CAMBRIDGE, Mass.—High-content screening (HCS) is a data-intensive field and it is often difficult for researchers to discern biologically relevant information within the data morass. To deal with this challenge, researchers at the Novartis Institutes for BioMedical Research and Harvard Medical School recently applied traditional factor analysis to the mining of HCS data. The results were published in Nature Chemical Biology.
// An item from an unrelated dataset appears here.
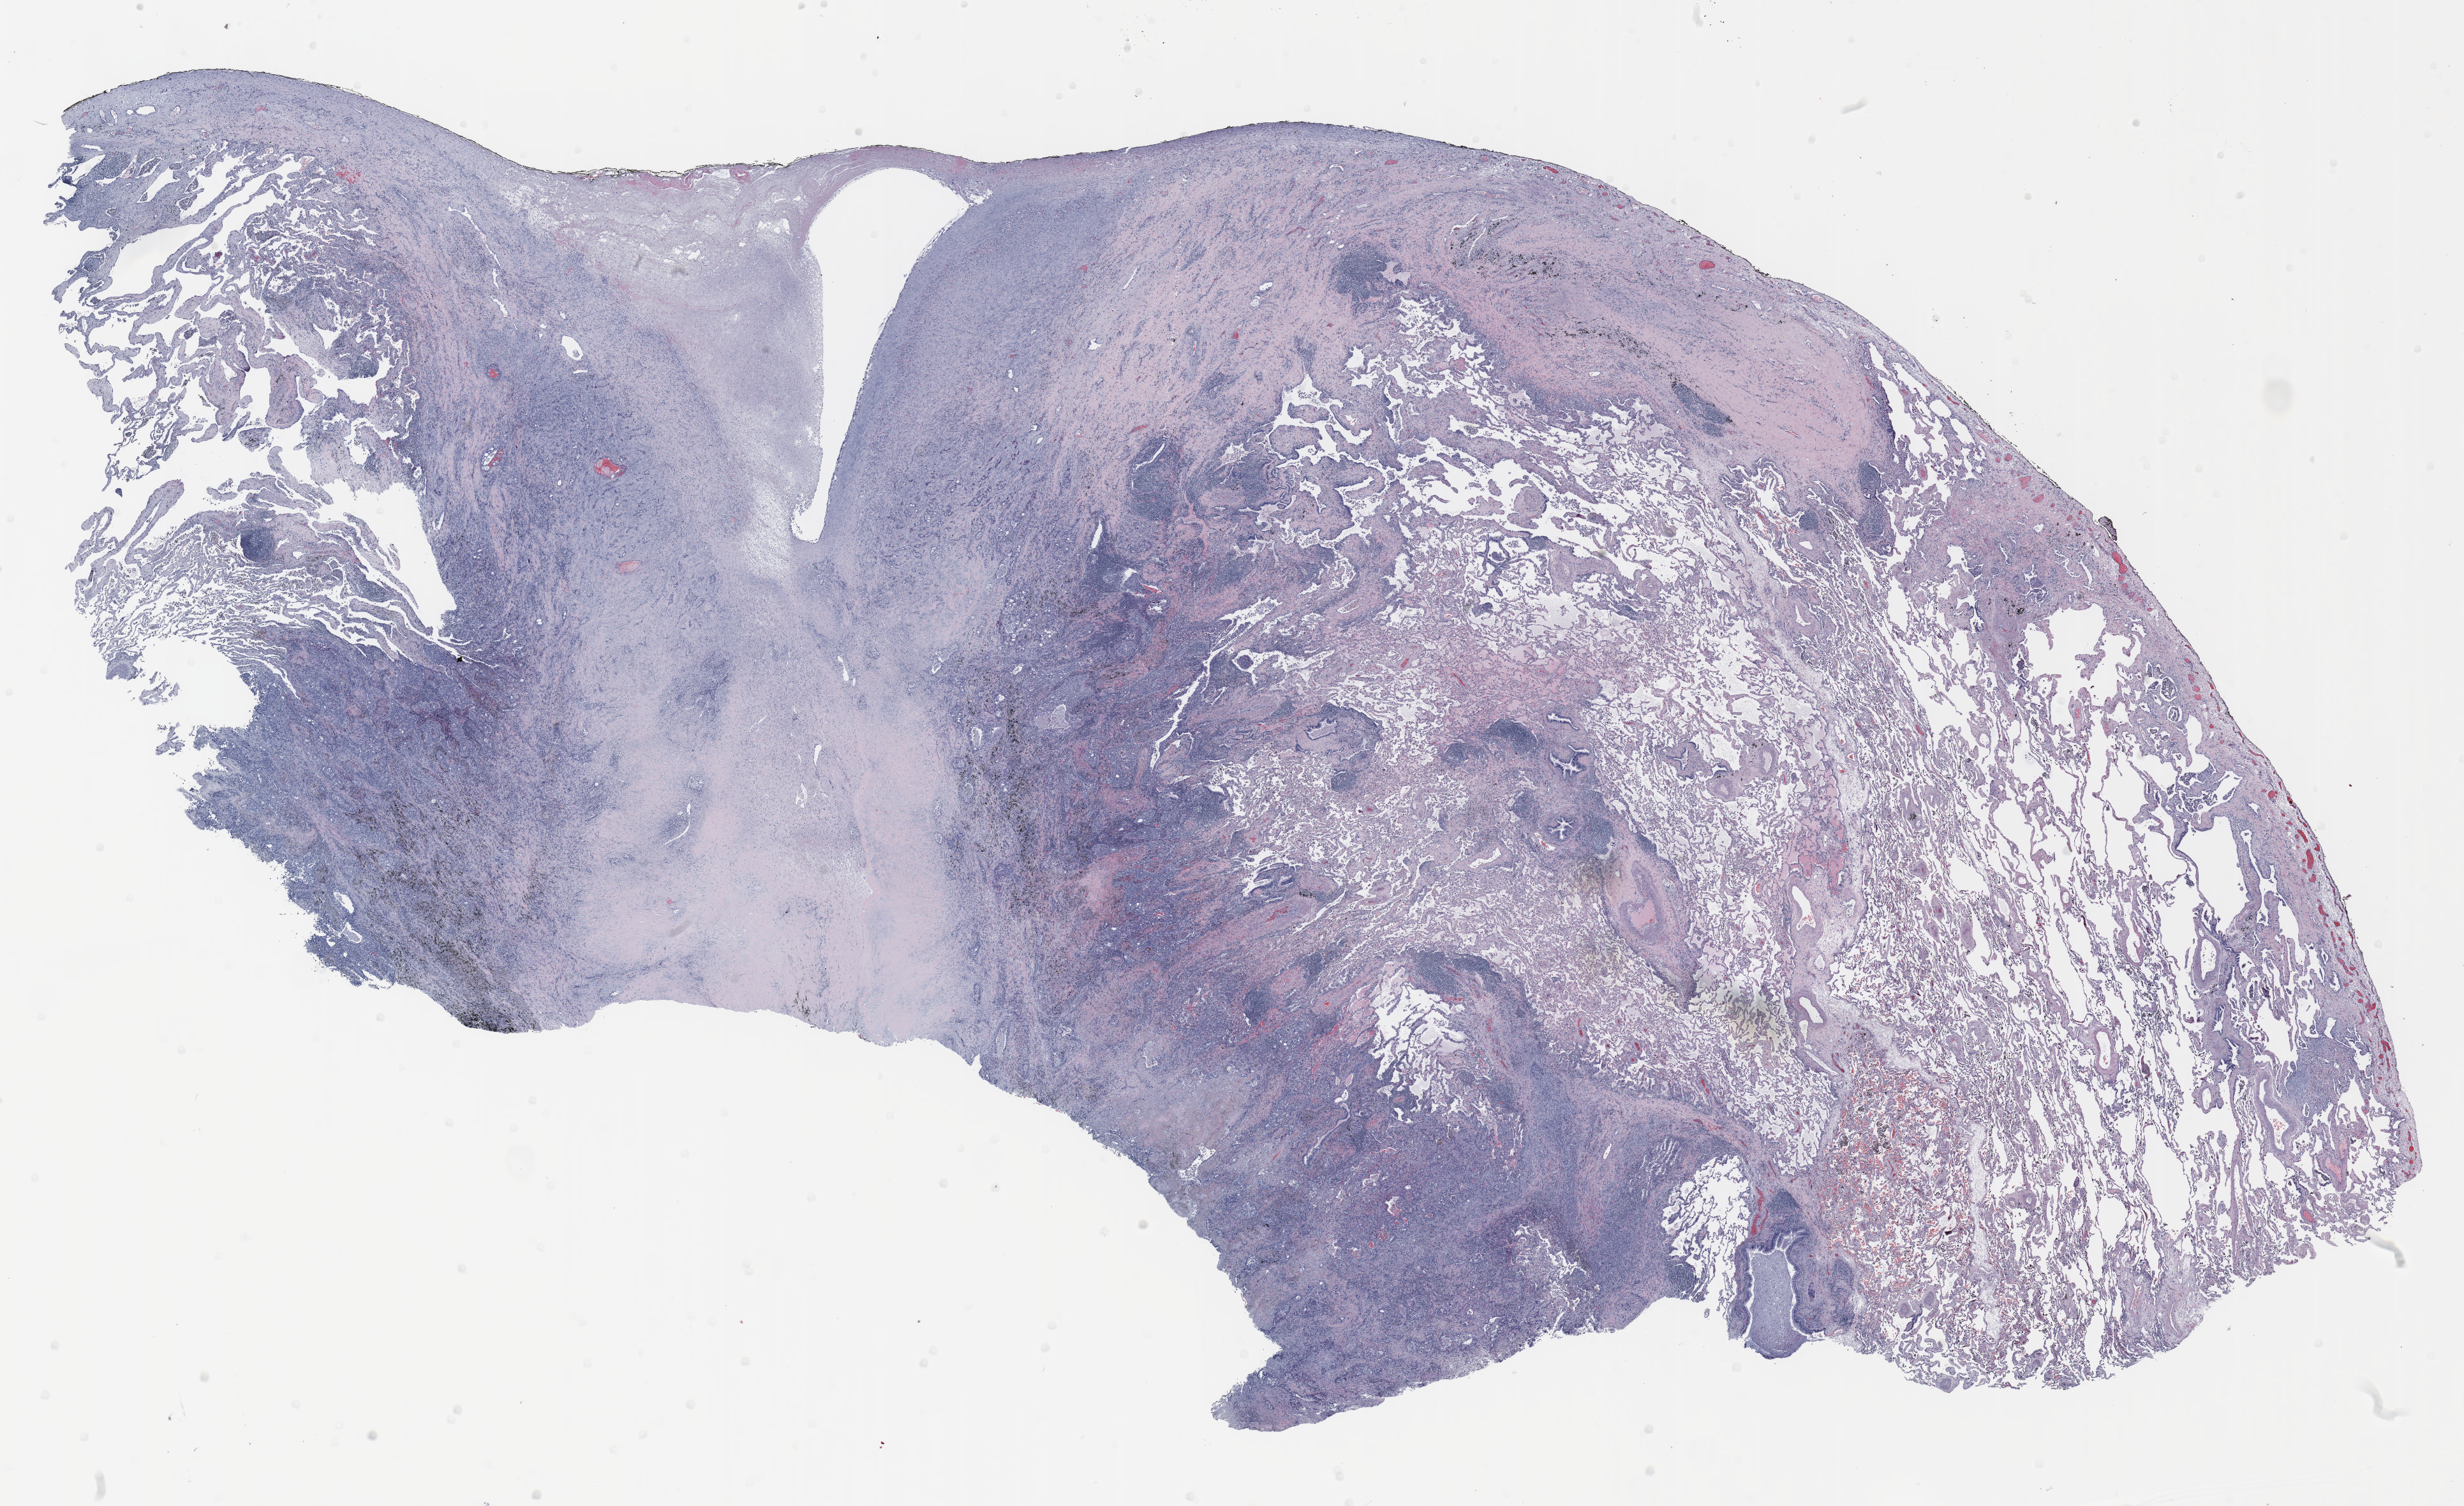
H&E whole-slide image — whole scanned area (about 31.0 x 19.0 mm, slide scanned at 20x) shown as a low-resolution overview, FFPE section, lung tissue. Male, age 71 at enrolment.
Participant's lung-cancer diagnosis: Squamous cell carcinoma, NOS.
The researchers started with the supposition that following treatment with different compounds, groups of image-based cell features showing highly correlated changes between cells are probably describing the same phenotypic properties. Using fluorescent probes for DNA, mitosis, and DNA replication, they designed an HCS assay to identify compounds that impact cell proliferation, monitoring 36 nuclear features. They then used a common factor model to reduce the dimensional space to 6 orthogonal factors: nuclear size; DNA replication; mitosis/chromosome condensation; nuclear morphology; EdU incorporation morphology; and nuclear shape.
In a proof-of-principle study, the researchers used the assay to screen >6500 compounds, including compounds derived from a diversity library, a natural products library, and a collection of known bioactive compounds. They identified 211 hits—most coming from the bioactive library. They examined the hits to define chemical structure and identify known and predicted molecular targets. Surprisingly, they found that the phenotypes correlated better with predicted compound targets than compound structures.
If widely applicable, the HCS data generation and analysis system should provide information-rich compound SARs for researchers looking to better understand how these compounds work in biological systems.
"Dealing with complexities of predictive toxicology will require breakthroughs in cytological image analysis, target prediction schemes, and data mining," the researchers wrote. "Our integration of image-based cytological phenotypes with chemical structure and computational ligand-target prediction represents a step forward in solving this and other difficult drug discovery problems."